Richard the Third was still standing beside the bed with his parka on because it was freezing cold in this part of the city unless you turned on a kerosene heater or a coal stove, grinning from ear to freckle-faced ear, holding up the corner of the mattress to reveal the red patent-leather bag nestled there all shiny and flat.
Richard the Second took a pair of gloves from the pocket of his parka and pulled them on with all the aplomb a surgeon to perform surgery.
Gingerly, he lifted the bag from where it rested on the bedsprings. He unsnapped the flap, opened the bag, and reached into it.
There was nineteen hundred dollars in cash in the bag.
Plus the ten jumbo vials black Richard had paid the girl for his piece of the action.
Plus nine hundred dollars in traveler's checks respectively signed by Richard Hopper, Richard Weinstock, and Richard O'Connor. They each had separately pocketed the checks at once, and then debated whether or not to leave all the money and crack in the bag, or to take some of it for all the trouble they'd gone through. It was Richard the First who suggested that a good way to extricate themselves entirely was to link the dead girl to the two dead men. If they left her handbag in the bathroom, the presence of such a large amount of cash, not to mention the sizable stash of crack, would lend credibility to the police theory that the hooker had been killed in a robbery. Or what he hoped would be the police theory.
All three of them went into the bathroom.
Jamal, whose name they didn't yet know, was still lying on his back on the floor with his throat slit. He had stopped bleeding. Black Richard was lying on the bottom of the tub. Richard the Second suggested that they leave the bag open on the floor, with a lot of hundred-dollar bills and a few jumbo vials spread on the tiles, as if the two of them had been fighting over it before they killed each other.
Richard the Third looked puzzled. "What is it?" Richard the First asked. "What's the scenario here?" "Scenario?"
"Yes, how did this happen?"
"I see his point," Richard the Second said.
"What point?

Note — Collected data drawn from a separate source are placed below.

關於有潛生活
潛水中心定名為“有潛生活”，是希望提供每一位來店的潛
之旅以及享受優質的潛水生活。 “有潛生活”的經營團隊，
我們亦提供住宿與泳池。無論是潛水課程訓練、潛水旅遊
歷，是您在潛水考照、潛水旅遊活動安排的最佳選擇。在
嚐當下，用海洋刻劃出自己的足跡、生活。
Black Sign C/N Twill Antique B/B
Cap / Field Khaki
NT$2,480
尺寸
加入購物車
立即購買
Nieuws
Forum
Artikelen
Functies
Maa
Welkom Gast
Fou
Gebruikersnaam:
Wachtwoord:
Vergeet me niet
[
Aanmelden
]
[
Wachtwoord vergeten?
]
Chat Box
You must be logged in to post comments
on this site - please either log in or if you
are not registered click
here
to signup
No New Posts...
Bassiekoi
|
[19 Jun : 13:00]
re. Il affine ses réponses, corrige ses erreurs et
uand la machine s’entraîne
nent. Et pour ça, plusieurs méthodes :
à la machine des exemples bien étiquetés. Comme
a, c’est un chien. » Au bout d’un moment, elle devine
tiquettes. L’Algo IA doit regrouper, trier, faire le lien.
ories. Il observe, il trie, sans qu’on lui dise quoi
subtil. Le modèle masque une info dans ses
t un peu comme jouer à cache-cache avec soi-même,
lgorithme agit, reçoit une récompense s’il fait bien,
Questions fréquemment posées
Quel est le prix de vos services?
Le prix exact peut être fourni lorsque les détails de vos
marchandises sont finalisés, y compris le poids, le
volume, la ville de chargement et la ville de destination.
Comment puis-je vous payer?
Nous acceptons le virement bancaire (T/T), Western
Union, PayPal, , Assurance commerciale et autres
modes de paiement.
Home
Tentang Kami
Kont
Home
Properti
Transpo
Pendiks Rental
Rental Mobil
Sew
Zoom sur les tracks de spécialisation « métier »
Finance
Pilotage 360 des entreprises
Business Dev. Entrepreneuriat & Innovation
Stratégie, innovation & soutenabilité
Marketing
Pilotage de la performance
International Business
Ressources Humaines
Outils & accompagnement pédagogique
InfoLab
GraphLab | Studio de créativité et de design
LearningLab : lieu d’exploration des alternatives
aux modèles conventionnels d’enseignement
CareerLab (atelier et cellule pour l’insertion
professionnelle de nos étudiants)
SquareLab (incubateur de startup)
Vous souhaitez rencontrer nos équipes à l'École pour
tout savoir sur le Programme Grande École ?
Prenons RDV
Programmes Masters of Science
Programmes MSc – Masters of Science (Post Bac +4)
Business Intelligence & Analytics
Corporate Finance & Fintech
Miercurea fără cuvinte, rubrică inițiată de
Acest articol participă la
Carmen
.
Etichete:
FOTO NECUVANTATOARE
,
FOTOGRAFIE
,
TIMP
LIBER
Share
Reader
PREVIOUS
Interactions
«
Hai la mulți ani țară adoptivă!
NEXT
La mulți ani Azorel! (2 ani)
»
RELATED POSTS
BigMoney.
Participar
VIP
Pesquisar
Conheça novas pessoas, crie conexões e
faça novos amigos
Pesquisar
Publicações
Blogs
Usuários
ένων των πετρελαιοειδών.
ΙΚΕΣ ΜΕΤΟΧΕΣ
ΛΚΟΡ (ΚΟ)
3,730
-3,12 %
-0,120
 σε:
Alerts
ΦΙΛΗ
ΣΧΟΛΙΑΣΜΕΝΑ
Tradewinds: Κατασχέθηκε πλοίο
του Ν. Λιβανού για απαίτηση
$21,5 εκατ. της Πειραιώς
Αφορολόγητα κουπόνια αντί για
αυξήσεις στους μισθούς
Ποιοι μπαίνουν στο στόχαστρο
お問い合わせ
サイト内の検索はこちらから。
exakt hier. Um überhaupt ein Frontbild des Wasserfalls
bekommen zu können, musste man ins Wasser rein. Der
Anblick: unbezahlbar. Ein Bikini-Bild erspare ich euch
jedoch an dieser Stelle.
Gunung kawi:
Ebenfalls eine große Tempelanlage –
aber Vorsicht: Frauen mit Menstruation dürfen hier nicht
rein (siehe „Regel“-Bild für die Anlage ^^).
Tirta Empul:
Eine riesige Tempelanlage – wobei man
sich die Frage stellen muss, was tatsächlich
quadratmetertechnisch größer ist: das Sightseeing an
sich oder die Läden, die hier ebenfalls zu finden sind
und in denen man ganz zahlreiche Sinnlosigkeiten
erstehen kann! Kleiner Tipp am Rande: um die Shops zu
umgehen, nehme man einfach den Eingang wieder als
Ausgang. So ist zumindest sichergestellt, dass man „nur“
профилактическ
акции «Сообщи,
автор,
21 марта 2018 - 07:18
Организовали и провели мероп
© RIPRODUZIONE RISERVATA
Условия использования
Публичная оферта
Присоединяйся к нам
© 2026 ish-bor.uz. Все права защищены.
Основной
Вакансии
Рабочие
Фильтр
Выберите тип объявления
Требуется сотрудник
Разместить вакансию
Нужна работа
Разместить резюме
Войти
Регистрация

They were fighting over the bag. They killed each other."
"How can a person stab another person while that person is drowning him?"
"That's not how it happened."
"Then how did it happen?"
Richard the First thought this over for a moment. "They were fighting over the bag," he said again. The other two waited.
"Richard stabbed him, whoever he is."
They still waited.
"Then he got in the tub so he could wash off the blood."
"With his clothes on?"
"He was drunk," Richard the First said. "That's why he got in the tub with all his clothes on. In fact, that's how he drowned. He was trying to wash himself, but he fell in the tub. He was drunk!"
He looked at the other two expectantly. "Sounds good to me," Richard the Second said. "Just might fly," Richard the Third said.
Grinning, Richard the First winked at himself in the mirror over the bathroom sink.
It was snowing when they left the apartment for the bus terminal.
The time was ten minutes past two.
Detective First Grade Oliver Weeks known far and wide, but particularly wide, as Fat Ollie Weeks though never to his face got into the act because two dead bodies were found in an apartment in Eighty-eighth Precinct, which happened to be his bailiwick.
The discovery was made by a woman who lived on Richard Cooper's floor, who happened to be by his door when she saw it standing wide open. She called into him, and then stepped inside and saw a mess there, clothes thrown all over which way, drawers pulled out, and figures somebody's been in there and ripped him off, so she went downstairs to tell the super. This was seventeen minutes past five, about a half hour after Ollie and his team had relieved the day watch. super went upstairs with her and found the two bodies in the bathroom and ran right down again to dial Nine-One-One. The responding blues radioed precinct with a double DOA and Ollie and an Eight-Eight detective named Wilbur Sloat, who sounded black but who was actually a tall, thin blond man with a scraggly blond mustache, rode over there to Ainsley and North Eleventh. They got there at a quarter to six.